-- Given entries --

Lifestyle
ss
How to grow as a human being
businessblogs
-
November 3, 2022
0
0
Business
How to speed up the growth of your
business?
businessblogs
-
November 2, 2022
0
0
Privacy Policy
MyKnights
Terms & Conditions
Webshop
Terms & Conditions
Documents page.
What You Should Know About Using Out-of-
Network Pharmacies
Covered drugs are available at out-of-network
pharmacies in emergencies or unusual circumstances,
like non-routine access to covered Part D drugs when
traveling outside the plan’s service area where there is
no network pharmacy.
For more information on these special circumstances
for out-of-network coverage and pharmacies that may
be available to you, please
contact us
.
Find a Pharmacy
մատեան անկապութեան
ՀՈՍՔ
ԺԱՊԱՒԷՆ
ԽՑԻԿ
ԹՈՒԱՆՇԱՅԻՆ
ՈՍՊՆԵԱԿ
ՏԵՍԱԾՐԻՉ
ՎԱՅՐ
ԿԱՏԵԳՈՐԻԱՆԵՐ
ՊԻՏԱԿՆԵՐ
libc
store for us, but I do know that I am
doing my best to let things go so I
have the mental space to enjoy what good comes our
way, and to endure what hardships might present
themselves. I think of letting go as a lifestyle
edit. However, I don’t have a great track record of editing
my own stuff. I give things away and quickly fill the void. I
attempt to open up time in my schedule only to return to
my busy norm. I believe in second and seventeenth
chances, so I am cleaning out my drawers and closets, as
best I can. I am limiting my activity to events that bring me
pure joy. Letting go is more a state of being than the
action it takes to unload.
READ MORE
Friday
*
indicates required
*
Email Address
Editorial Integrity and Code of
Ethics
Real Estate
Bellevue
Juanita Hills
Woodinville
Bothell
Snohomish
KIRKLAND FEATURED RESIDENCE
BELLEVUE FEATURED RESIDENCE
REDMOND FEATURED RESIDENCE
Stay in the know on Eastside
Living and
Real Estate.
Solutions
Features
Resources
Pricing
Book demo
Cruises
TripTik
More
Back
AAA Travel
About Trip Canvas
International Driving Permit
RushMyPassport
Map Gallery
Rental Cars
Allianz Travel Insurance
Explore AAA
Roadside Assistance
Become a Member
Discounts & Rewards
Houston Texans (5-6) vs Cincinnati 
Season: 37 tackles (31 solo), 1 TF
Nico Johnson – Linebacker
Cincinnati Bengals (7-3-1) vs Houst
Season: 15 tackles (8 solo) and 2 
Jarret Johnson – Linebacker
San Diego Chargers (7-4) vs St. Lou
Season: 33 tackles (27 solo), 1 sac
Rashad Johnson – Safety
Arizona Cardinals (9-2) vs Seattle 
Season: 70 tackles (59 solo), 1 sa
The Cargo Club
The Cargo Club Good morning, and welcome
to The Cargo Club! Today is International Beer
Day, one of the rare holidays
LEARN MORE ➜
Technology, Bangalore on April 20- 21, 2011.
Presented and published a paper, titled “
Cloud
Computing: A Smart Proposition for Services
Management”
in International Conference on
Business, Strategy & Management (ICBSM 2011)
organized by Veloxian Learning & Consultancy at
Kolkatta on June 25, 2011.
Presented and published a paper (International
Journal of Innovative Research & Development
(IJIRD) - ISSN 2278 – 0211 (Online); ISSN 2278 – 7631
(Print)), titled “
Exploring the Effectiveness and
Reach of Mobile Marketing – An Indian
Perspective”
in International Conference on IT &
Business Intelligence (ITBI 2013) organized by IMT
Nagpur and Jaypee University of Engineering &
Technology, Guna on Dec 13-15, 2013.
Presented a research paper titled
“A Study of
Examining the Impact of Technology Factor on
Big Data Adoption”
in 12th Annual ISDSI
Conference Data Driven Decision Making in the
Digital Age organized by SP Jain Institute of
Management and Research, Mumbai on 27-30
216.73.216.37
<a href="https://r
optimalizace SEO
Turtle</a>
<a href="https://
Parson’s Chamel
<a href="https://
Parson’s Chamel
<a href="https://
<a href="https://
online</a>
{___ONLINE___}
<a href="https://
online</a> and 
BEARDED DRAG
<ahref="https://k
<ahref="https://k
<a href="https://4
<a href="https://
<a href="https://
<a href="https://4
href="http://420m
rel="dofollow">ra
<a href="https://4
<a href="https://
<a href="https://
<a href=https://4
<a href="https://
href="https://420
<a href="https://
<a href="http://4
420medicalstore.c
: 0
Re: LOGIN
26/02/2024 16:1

-- Instructions for the task --
Render the records from the start through the line containing "best I can." as a numbered list, leaving out any blank lines.

-- Reply --
1. Lifestyle
2. ss
3. How to grow as a human being
4. businessblogs
5. -
6. November 3, 2022
7. 0
8. 0
9. Business
10. How to speed up the growth of your
11. business?
12. businessblogs
13. -
14. November 2, 2022
15. 0
16. 0
17. Privacy Policy
18. MyKnights
19. Terms & Conditions
20. Webshop
21. Terms & Conditions
22. Documents page.
23. What You Should Know About Using Out-of-
24. Network Pharmacies
25. Covered drugs are available at out-of-network
26. pharmacies in emergencies or unusual circumstances,
27. like non-routine access to covered Part D drugs when
28. traveling outside the plan’s service area where there is
29. no network pharmacy.
30. For more information on these special circumstances
31. for out-of-network coverage and pharmacies that may
32. be available to you, please
33. contact us
34. .
35. Find a Pharmacy
36. մատեան անկապութեան
37. ՀՈՍՔ
38. ԺԱՊԱՒԷՆ
39. ԽՑԻԿ
40. ԹՈՒԱՆՇԱՅԻՆ
41. ՈՍՊՆԵԱԿ
42. ՏԵՍԱԾՐԻՉ
43. ՎԱՅՐ
44. ԿԱՏԵԳՈՐԻԱՆԵՐ
45. ՊԻՏԱԿՆԵՐ
46. libc
47. store for us, but I do know that I am
48. doing my best to let things go so I
49. have the mental space to enjoy what good comes our
50. way, and to endure what hardships might present
51. themselves. I think of letting go as a lifestyle
52. edit. However, I don’t have a great track record of editing
53. my own stuff. I give things away and quickly fill the void. I
54. attempt to open up time in my schedule only to return to
55. my busy norm. I believe in second and seventeenth
56. chances, so I am cleaning out my drawers and closets, as
57. best I can. I am limiting my activity to events that bring me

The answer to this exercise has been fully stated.